The Illustrated History of Natural Disasters

  • Jan Kozák &
  • Vladimir Čermák
Springer: 2010. 231 pp. $89.95, £49.99 9789048133246 | ISBN: 978-9-0481-3324-6

Catastrophist ideas have seen a resurgence since the 1980s, when geologist Walter Alvarez associated the dinosaurs' disappearance with an asteroid impact. The sense that cataclysmic events shape the planet has been reinforced by a string of recent natural disasters — the 2004 Indian Ocean earthquake, Hurricane Katrina in 2005 and the 2010 Haiti earthquake. Even minor geophysical events can disrupt populations, as the current Icelandic volcanic ash cloud demonstrates.

The Illustrated History of Natural Disasters, by geophysicists Jan Kozák and Vladimir Čermák, is a timely collection of pictorial records of earthquakes, volcanoes and tsunamis from antiquity to modern times. It shows how such events — and the way they were illustrated — influenced the development of geoscience. Accompanied by explanatory text, the images include copper engravings, woodcuts and oil paintings, produced for purposes ranging from scientific observation to newspaper reporting. The result is a hybrid book that intertwines the history of science and art.

The authors focus on Italian volcanoes, which were particularly influential. Mount Vesuvius, which buried in ash the cities of Herculaneum and Pompeii in 79 AD, became a natural laboratory for geologists when it resumed activity in the mid-seventeenth century. William Hamilton, the British ambassador who lived in Naples from 1764, devoted himself to studies of Vesuvius, including monitoring the increasing frequency of eruptions during the second half of that century. He worked with artists such as Pietro Fabris to accurately depict the volcano and its surrounding area of edifices and craters. This region, known as the Phlegraean Fields, was then considered one of the wonders of southern Italy.

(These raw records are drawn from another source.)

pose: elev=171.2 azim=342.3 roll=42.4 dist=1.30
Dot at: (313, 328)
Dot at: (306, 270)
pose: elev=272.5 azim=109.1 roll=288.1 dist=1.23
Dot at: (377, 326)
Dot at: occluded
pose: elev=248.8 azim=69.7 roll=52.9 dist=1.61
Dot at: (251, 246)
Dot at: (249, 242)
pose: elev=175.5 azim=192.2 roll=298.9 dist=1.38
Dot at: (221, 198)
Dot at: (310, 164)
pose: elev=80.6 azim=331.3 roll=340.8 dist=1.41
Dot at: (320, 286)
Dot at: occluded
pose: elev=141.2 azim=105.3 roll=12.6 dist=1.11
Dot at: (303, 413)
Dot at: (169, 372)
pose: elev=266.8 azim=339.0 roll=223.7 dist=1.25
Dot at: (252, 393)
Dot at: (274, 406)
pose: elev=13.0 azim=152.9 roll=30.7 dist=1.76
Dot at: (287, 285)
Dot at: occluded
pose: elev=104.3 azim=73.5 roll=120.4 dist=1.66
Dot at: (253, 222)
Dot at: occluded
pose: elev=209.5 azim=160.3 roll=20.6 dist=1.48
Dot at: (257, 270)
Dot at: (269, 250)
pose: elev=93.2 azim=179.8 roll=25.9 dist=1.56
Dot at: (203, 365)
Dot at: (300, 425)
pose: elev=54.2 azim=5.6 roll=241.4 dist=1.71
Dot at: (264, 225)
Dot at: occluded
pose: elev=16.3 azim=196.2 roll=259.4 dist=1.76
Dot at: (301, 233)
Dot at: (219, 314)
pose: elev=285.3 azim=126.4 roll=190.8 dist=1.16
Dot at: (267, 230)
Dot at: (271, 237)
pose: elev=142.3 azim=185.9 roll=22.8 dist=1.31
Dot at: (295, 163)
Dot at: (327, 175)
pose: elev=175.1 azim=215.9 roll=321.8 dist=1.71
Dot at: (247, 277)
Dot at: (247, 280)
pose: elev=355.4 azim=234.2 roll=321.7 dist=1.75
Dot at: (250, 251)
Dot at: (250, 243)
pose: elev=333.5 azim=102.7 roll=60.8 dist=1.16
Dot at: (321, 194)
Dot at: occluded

The great Lisbon earthquake of 1755 also brought Earth sciences to the attention of the elites of Europe. This event is well documented in the book, which includes stories such as how Joseph I of Portugal was stricken with claustrophobia after he escaped from the disaster, and how the Marquis of Pombal rebuilt the city.

Observations of volcanoes and earthquakes fed into theories about the origin and evolution of Earth during the eighteenth century. Enlightenment scholars' scientific explanations of biblical catastrophes such as the Great Flood fostered the divergence of science and religion. Disciplines such as mineralogy, palaeontology and glaciology began, and Scottish geologist James Hutton proposed the concept of geological deep time. Artistic interest in geology led to detailed depictions of minerals and rocks, such as those by Fabris and the French artist Jean-Pierre Houël, while the Swiss painter Caspar Wolf, among others, chose to focus on glaciers.

Chimborazo, an inactive volcano in the Cordillera Andes, Ecuador, was thought to be the highest mountain in the world until the beginning of the nineteenth century, and became a source of artistic inspiration after German naturalist Alexander von Humboldt climbed it in 1802. It was painted in 1864 by US artist Frederic Edwin Church, a famous exponent of the Hudson River School art movement, bearing witness to his fascination with geology and von Humboldt.

Vesuvius erupting in 1794. Credit: F. J. BERTUCH

The book's coverage of natural disasters falters when it reaches the twentieth century. Only Alfred Wegener's theory of continental drift is mentioned through a coloured map of tectonic plates, perhaps reflecting the opening of a gap between science and art. In Hamilton's day, the two were interlinked — observation was key to both endeavours. Yet today, with the exception of a few individuals such as the Danish–Icelandic artist Olafur Eliasson, who applies a modern eye to the structures of glaciers, the gulf between the disciplines is deep. The rise of photography might be partly responsible, having distanced painters from their role of recording landscapes and geological forms.

The Illustrated History of Natural Disasters helps us to understand that catastrophes are part of the history of humanity, while reminding us of the vulnerability of the human species in the face of nature's wrath.